---- TEXT TO READ
Geography serves as the starting point with a study of the formative influence of environment upon worldviews and life-styles. Accordingly, we will begin with the geological origin of the Himalayan region. Students will have access to two of the resources of the institute, an article entitled "The Collision between India and Eurasia" (Scientific America, April 1977, v. 236, no. 4, pp. 30-41) by Peter Molnar and Paul Tapponnier and several of Professor Todd Lewis' graphics.

Related Links:
1. Collision of India and Eurasia
2. Schematic Structures
3. Himalayan Geological Research Program
4. Mountain Building
5. Seismicity
6. The Himalayan Mountain Range
7. Himalaya Images

As a motivational strategy to arouse and sustain students' interest in grasping the article, I will ask the students to consider the question: "What would happen to the hood of your father's new Lexus when you accelerate into the garage wall when you thought you were geared in reverse?" The article will be assigned for reading the evening prior to the first class. The next day I will ask students to draw a starkly simplistic line on the chalk board to represent the altered condition of the car's hood. The irregular and jagged crests and troughs of the damaged car will furnish an appropriate transition to a discussion Molnar's and Tapponnier's article and will assist in their understanding of the dramatically corrugated topography of the Himalayan region.
--------
---- INFORMATION SUPPLIED
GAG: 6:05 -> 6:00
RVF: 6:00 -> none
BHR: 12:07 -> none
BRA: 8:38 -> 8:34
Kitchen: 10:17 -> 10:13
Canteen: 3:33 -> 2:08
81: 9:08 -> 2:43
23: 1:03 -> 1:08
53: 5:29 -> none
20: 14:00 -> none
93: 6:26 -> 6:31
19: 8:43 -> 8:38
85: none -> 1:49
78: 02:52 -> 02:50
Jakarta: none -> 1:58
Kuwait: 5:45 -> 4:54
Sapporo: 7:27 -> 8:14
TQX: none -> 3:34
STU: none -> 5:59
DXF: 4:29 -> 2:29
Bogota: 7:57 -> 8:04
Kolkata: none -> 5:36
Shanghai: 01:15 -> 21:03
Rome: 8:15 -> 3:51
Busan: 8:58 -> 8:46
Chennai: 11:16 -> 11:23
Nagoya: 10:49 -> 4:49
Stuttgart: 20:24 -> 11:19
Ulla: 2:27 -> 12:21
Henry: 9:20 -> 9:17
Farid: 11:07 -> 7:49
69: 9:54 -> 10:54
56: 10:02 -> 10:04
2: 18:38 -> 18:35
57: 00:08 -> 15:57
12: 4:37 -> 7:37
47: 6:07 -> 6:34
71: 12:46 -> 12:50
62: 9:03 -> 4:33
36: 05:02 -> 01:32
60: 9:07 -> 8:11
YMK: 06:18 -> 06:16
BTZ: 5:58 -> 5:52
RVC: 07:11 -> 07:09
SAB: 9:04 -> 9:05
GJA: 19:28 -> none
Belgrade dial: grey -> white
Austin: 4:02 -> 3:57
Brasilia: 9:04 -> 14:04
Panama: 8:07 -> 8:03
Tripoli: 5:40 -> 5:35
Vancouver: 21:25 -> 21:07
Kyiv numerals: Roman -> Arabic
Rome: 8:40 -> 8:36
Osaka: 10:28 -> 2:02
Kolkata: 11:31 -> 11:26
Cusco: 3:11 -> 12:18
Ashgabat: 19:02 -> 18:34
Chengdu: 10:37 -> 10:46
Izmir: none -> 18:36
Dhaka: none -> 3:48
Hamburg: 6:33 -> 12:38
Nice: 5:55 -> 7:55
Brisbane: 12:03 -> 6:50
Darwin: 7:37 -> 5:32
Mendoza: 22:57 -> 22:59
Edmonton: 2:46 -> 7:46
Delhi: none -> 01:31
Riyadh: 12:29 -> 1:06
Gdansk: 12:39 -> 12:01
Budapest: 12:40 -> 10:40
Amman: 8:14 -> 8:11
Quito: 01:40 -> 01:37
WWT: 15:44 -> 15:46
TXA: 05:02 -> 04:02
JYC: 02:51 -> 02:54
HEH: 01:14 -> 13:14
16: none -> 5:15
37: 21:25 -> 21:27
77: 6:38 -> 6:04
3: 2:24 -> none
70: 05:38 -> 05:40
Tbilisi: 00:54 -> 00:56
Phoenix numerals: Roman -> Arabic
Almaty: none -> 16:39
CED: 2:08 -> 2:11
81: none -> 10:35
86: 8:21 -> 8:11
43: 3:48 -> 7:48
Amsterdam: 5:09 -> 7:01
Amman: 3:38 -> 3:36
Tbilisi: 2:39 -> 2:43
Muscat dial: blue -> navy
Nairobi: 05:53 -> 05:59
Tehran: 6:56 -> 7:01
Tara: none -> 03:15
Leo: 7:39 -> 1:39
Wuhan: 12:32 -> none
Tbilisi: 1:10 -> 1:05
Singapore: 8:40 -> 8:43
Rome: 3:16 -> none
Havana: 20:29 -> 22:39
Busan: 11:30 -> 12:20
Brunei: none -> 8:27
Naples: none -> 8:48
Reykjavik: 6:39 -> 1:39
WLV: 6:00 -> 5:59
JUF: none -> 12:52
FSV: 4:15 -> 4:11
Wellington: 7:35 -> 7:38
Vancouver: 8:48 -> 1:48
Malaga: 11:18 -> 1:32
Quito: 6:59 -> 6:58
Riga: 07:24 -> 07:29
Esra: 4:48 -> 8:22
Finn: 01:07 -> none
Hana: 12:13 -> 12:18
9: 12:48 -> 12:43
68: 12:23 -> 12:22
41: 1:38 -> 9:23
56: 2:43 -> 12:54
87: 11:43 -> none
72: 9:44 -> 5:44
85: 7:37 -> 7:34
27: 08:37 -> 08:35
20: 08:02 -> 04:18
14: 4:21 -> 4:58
--------
_STATED EXERCISE A_: Copy word for word the part of the Himalayan lesson passage that begins at the words "As a motivational" and stops after the words "topography of the Himalayan region.".
_STATED EXERCISE B_: Decide whether each statement agrees with the Himalayan lesson passage. Answer yes or no, and quote the words that decide it: (i) The article is to be read the evening before the first class. (ii) Students will draw their line on paper. (iii) Professor Todd Lewis wrote the article.

_COMPLETE OUTPUT A_:
As a motivational strategy to arouse and sustain students' interest in grasping the article, I will ask the students to consider the question: "What would happen to the hood of your father's new Lexus when you accelerate into the garage wall when you thought you were geared in reverse?" The article will be assigned for reading the evening prior to the first class. The next day I will ask students to draw a starkly simplistic line on the chalk board to represent the altered condition of the car's hood. The irregular and jagged crests and troughs of the damaged car will furnish an appropriate transition to a discussion Molnar's and Tapponnier's article and will assist in their understanding of the dramatically corrugated topography of the Himalayan region.

_COMPLETE OUTPUT B_:
(i) Yes: "The article will be assigned for reading the evening prior to the first class."
(ii) No: "draw a starkly simplistic line on the chalk board"
(iii) No: "by Peter Molnar and Paul Tapponnier"